Self-pity was the clue to his character. The thought of his bad luck
never seemed to leave him for an instant. He would break long silences to
exclaim, apropos of nothing, 'It's hell when yer clo'es begin to go up de
spout, eh?' or 'Dat tay in de spike ain't tay, it's piss,' as though there
was nothing else in the world to think about. And he had a low, worm-like
envy of anyone who was better off--not of the rich, for they were beyond
his social horizon, but of men in work. He pined for work as an artist
pines to be famous. If he saw an old man working he would say bitterly,
'Look at dat old--keepin' able-bodied men out o' work'; or if it was a
boy, 'It's dem young devils what's takin' de bread out of our mouths.' And
all foreigners to him were 'dem bloody dagoes'--for, according to his
theory, foreigners were responsible for unemployment.

He looked at women with a mixture of longing and hatred.
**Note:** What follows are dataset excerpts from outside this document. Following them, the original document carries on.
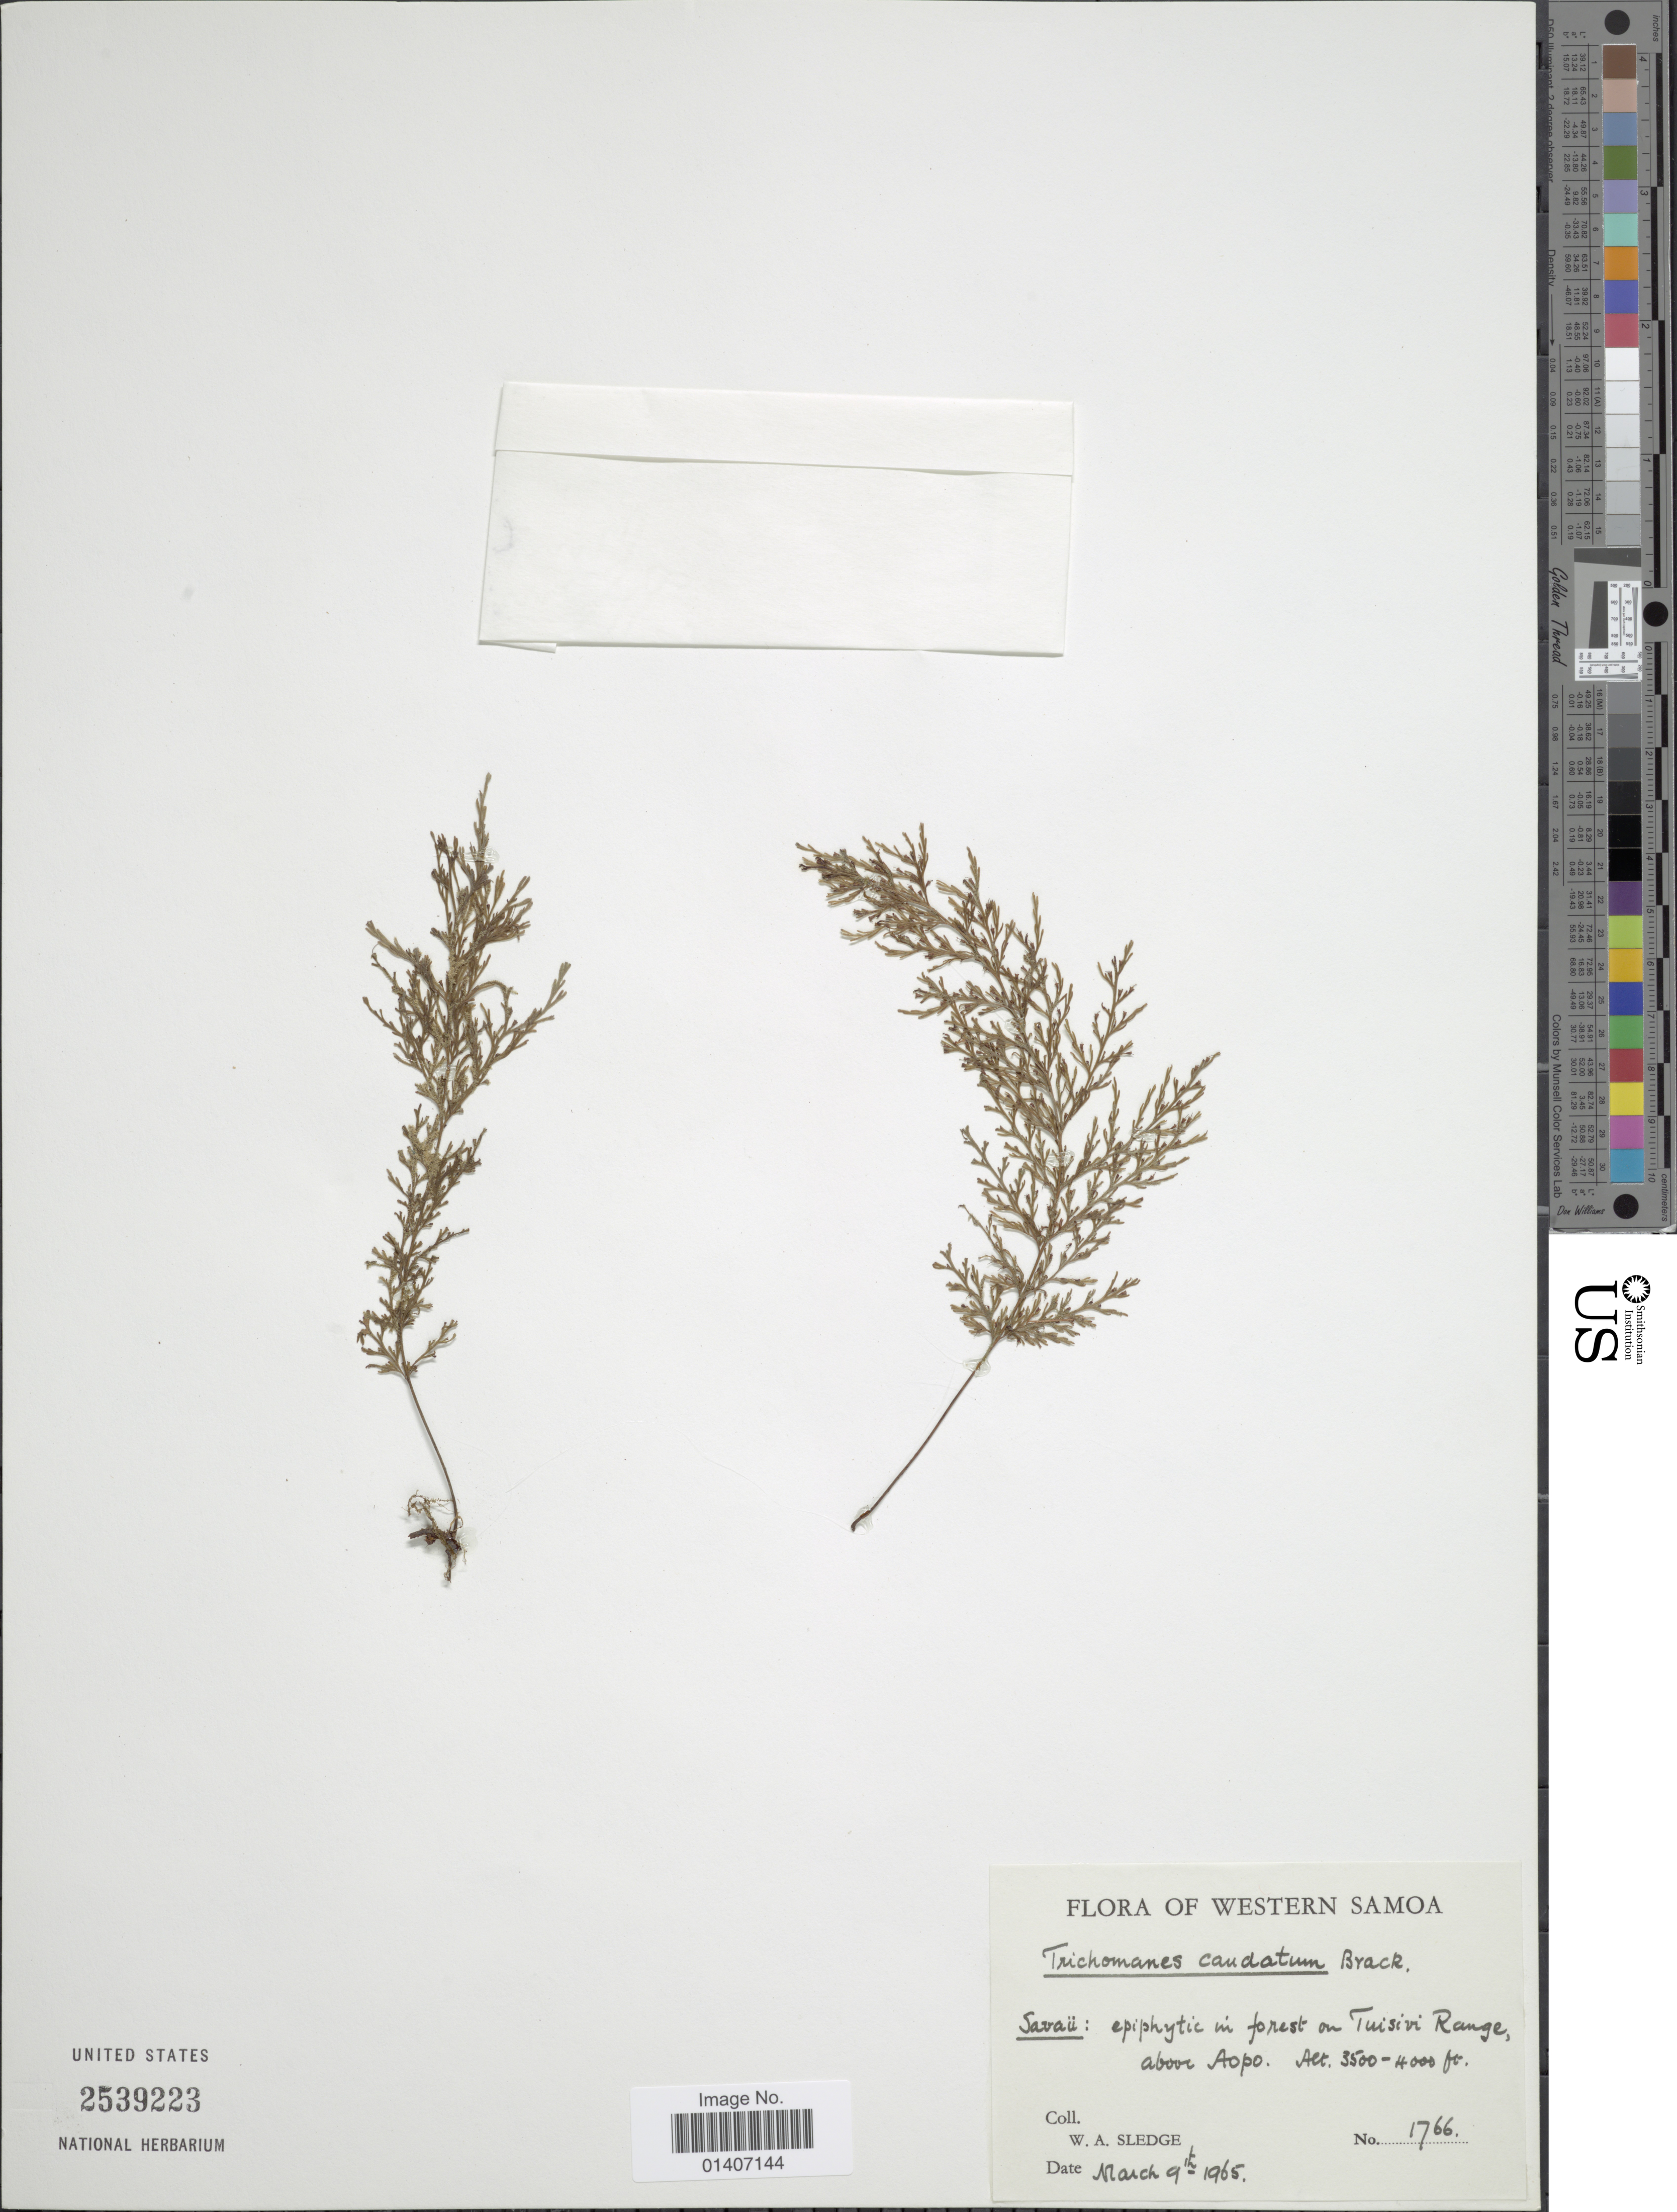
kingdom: Plantae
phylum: Tracheophyta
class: Polypodiopsida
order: Hymenophyllales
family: Hymenophyllaceae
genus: Abrodictyum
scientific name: Abrodictyum caudatum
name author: (Brack.) Ebihara & K. Iwats.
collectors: W. A. Sledge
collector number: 1766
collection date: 1965-03-09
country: Samoa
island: Savai'i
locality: Savaii: Epiphytic in forest on Tuisivi Range, above Aopo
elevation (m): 1067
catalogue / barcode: US 2539223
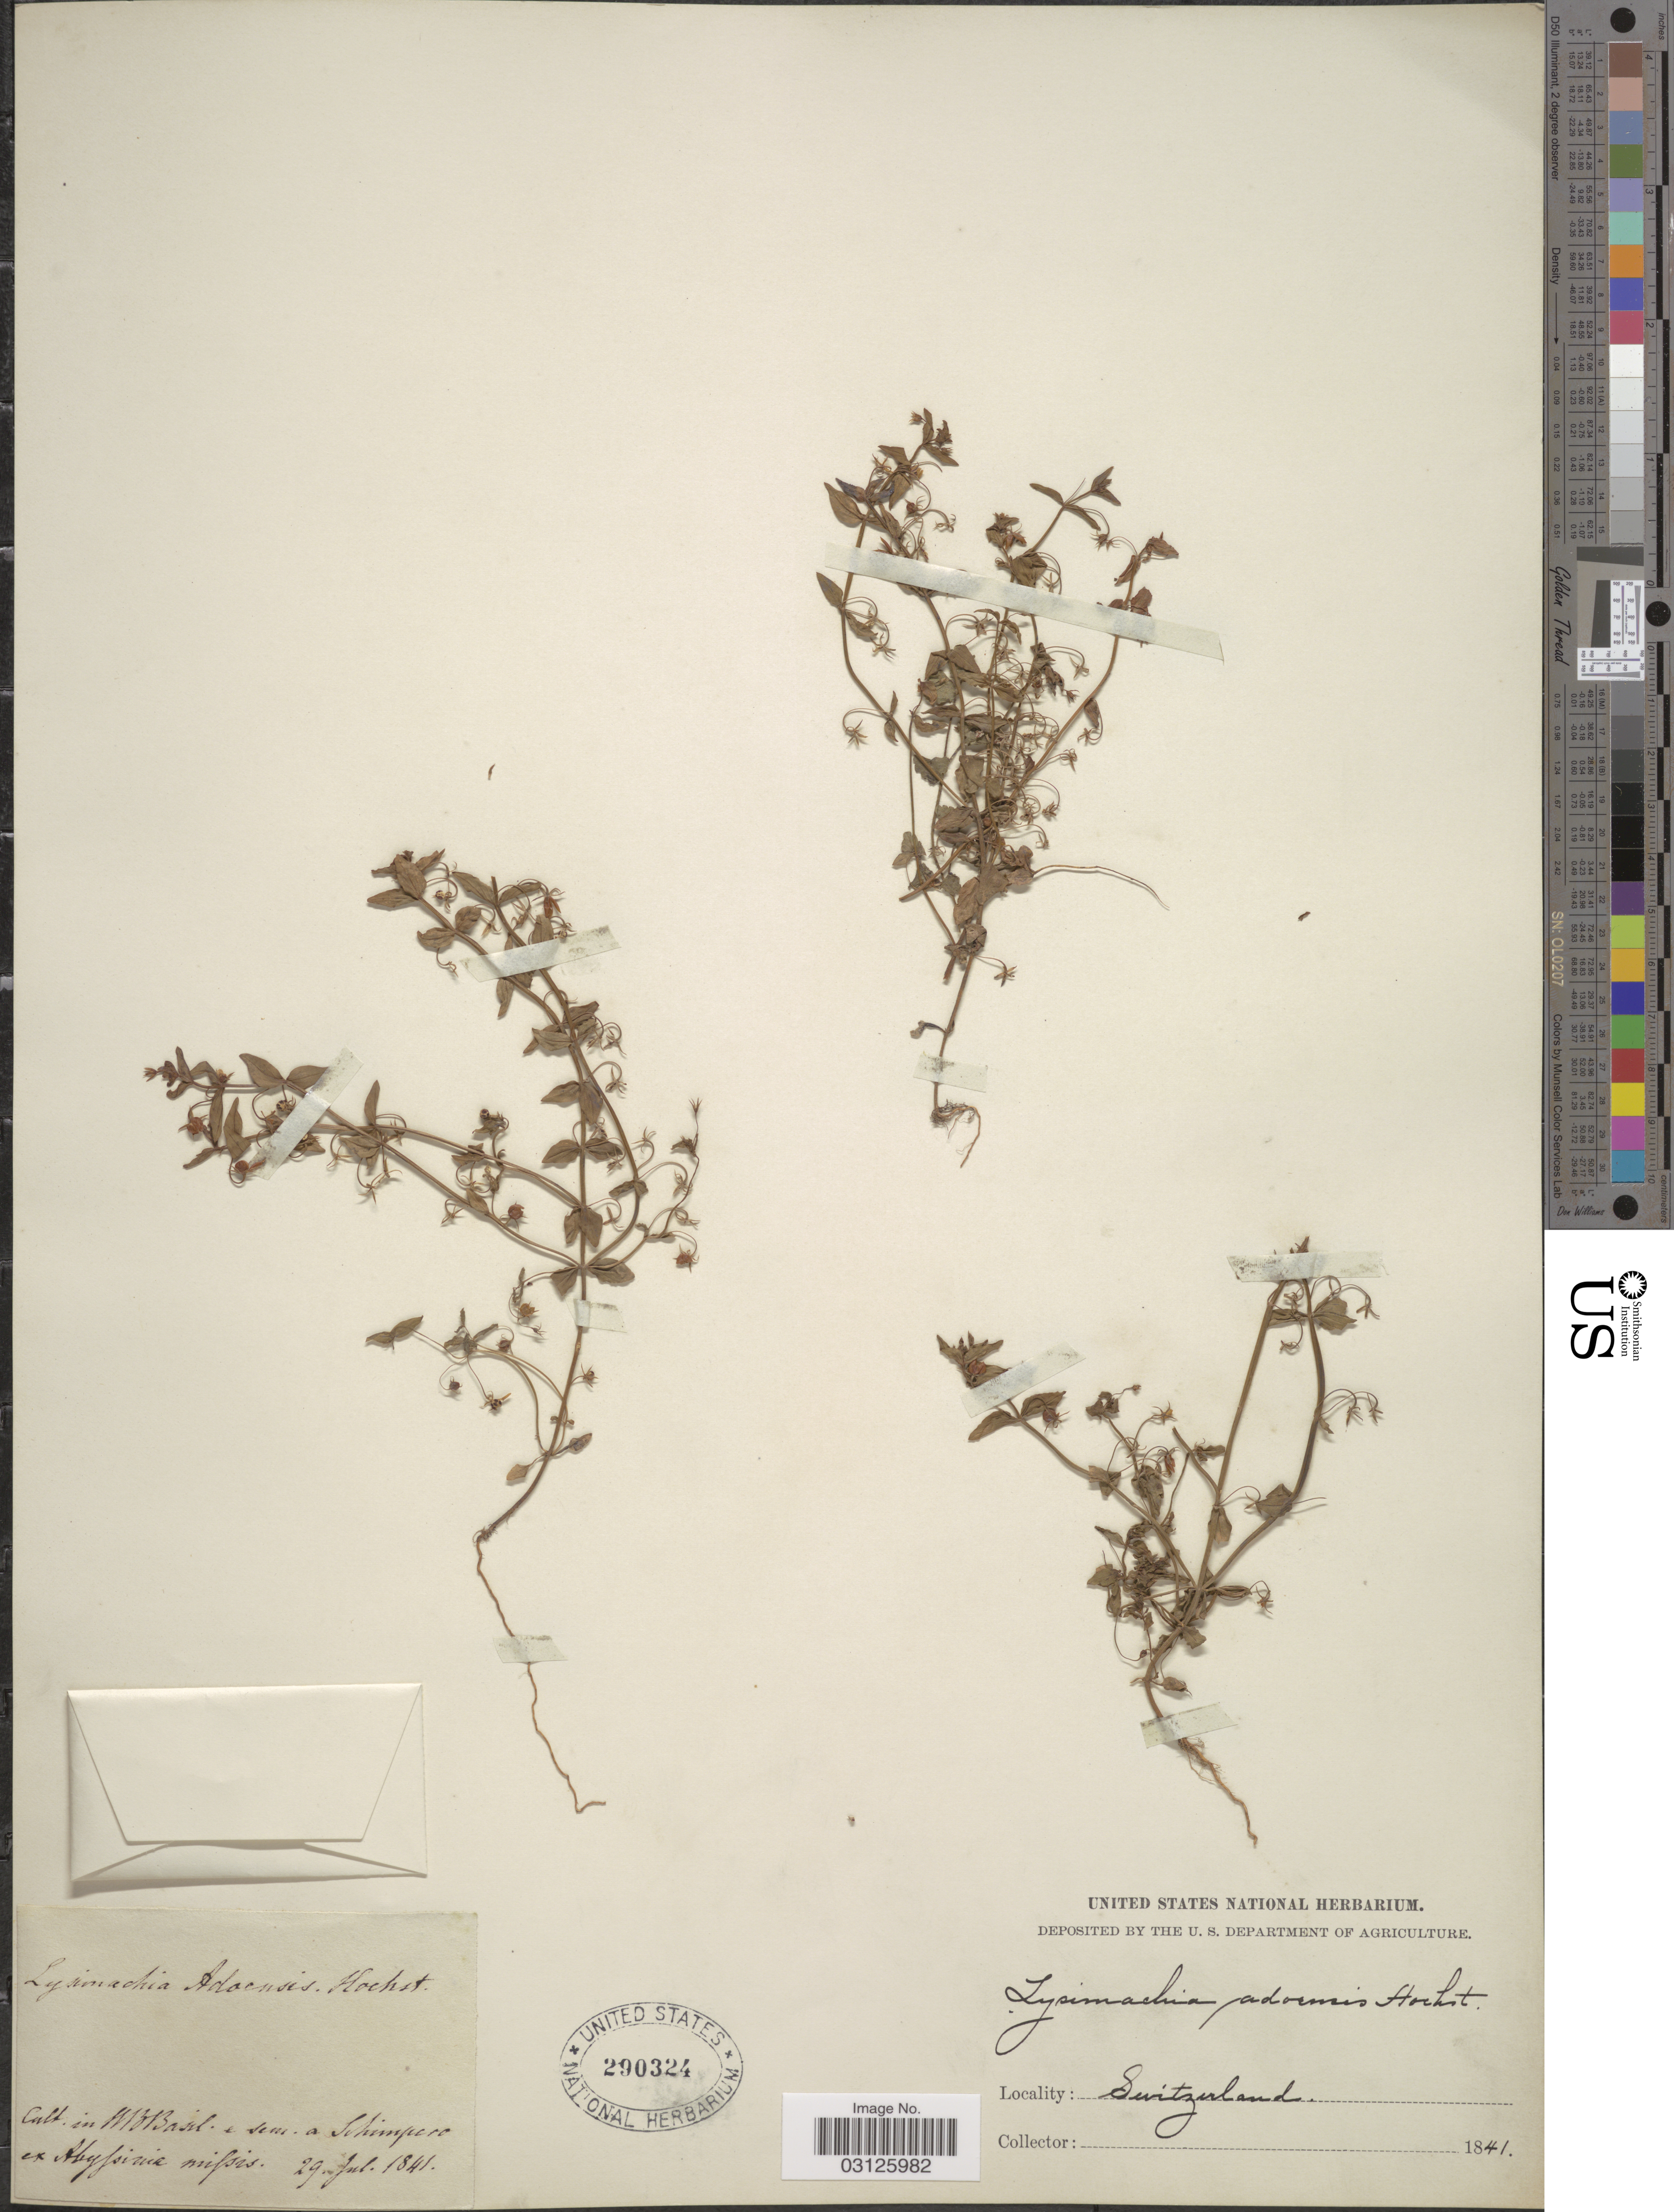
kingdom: Plantae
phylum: Tracheophyta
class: Magnoliopsida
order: Ericales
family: Primulaceae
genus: Lysimachia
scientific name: Lysimachia adoensis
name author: (Kunze) Klatt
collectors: ex herb. United States National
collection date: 1841-07-29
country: Switzerland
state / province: Basel-Stadt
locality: Cult. in HB Basil. e. sem. a. Schimpero ex Abyssinia missis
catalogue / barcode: US 290324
Young, pretty
women were too much above him to enter into his ideas, but his mouth
watered at prostitutes. A couple of scarlet-lipped old creatures would go
past; Paddy's face would flush pale pink, and he would turn and stare
hungrily after the women. 'Tarts!' he would murmur, like a boy at a
sweetshop window. He told me once that he had not had to do with a woman
for two years--since he had lost his job, that is--and he had forgotten
that one could aim higher than prostitutes. He had the regular character of
a tramp--abject, envious, a jackal's character.

Nevertheless, he was a good fellow, generous by nature and capable of
sharing his last crust with a friend; indeed he did literally share his
last crust with me more than once. He was probably capable of work too, if
he had been well fed for a few months. But two years of bread and margarine
had lowered his standards hopelessly. He had lived on this filthy imitation
of food till his own mind and body were compounded of inferior stuff. It
was malnutrition and not any native vice that had destroyed his manhood.